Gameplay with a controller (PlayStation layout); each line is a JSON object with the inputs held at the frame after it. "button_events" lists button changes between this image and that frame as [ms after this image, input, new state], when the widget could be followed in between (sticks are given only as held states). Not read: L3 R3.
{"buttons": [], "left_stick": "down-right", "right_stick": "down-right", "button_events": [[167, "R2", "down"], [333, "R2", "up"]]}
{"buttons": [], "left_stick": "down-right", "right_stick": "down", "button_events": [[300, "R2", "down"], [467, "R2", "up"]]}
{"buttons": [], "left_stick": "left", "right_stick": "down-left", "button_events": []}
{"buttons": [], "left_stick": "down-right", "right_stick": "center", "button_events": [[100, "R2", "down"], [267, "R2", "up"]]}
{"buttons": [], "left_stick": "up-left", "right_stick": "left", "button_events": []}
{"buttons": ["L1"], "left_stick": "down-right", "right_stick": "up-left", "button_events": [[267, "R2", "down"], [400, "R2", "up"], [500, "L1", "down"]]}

■ Problem details:
Return all of the entries word for word.

■ Response below:
Gameplay with a controller (PlayStation layout); each line is a JSON object with the inputs held at the frame after it. "button_events" lists button changes between this image and that frame as [ms after this image, input, new state], when the widget could be followed in between (sticks are given only as held states). Not read: L3 R3.
{"buttons": [], "left_stick": "down-right", "right_stick": "down-right", "button_events": [[167, "R2", "down"], [333, "R2", "up"]]}
{"buttons": [], "left_stick": "down-right", "right_stick": "down", "button_events": [[300, "R2", "down"], [467, "R2", "up"]]}
{"buttons": [], "left_stick": "left", "right_stick": "down-left", "button_events": []}
{"buttons": [], "left_stick": "down-right", "right_stick": "center", "button_events": [[100, "R2", "down"], [267, "R2", "up"]]}
{"buttons": [], "left_stick": "up-left", "right_stick": "left", "button_events": []}
{"buttons": ["L1"], "left_stick": "down-right", "right_stick": "up-left", "button_events": [[267, "R2", "down"], [400, "R2", "up"], [500, "L1", "down"]]}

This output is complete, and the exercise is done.